▶ [ABOUT THIS EXERCISE]: Would you pull out every line of the material that contains the string "персональных"?
>>>>>
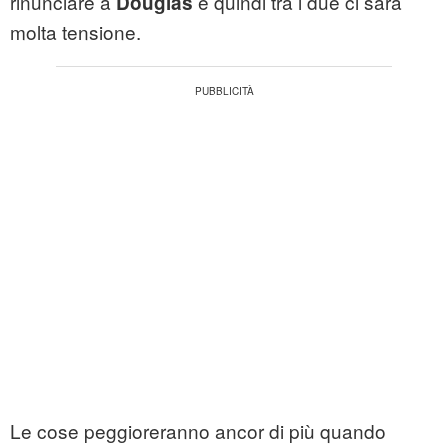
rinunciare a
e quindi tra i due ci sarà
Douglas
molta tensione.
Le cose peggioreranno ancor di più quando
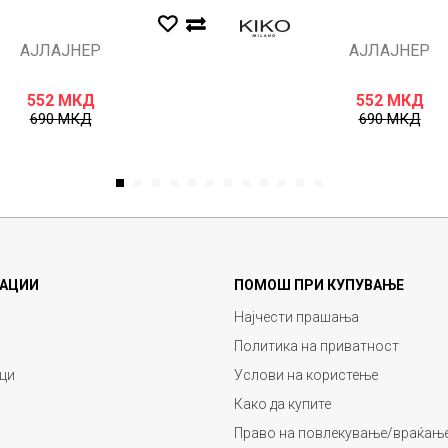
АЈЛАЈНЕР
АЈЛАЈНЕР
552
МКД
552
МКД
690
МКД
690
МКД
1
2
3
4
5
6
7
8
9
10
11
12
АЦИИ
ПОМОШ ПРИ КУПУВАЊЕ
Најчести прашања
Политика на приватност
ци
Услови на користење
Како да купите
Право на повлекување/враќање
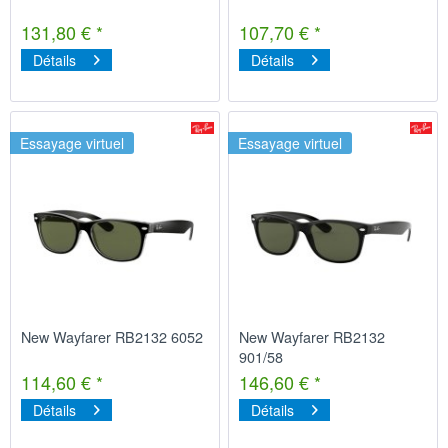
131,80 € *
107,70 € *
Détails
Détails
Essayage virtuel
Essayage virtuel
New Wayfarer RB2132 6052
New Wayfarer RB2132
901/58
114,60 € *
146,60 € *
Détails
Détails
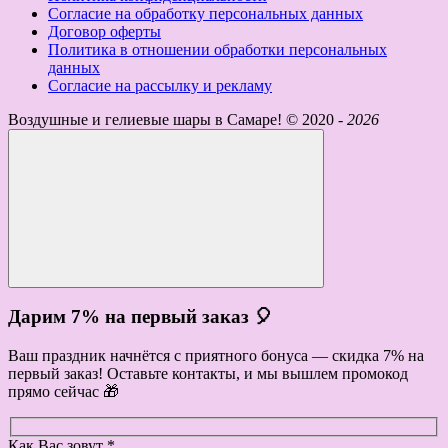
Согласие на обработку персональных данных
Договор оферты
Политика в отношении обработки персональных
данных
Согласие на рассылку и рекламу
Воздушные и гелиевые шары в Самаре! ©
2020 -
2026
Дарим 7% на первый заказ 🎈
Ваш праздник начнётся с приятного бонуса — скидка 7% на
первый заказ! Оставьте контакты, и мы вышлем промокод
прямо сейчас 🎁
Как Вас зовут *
<<<<<
▶ [REPLY TO THE EXERCISE]:
Согласие на обработку персональных данных
Политика в отношении обработки персональных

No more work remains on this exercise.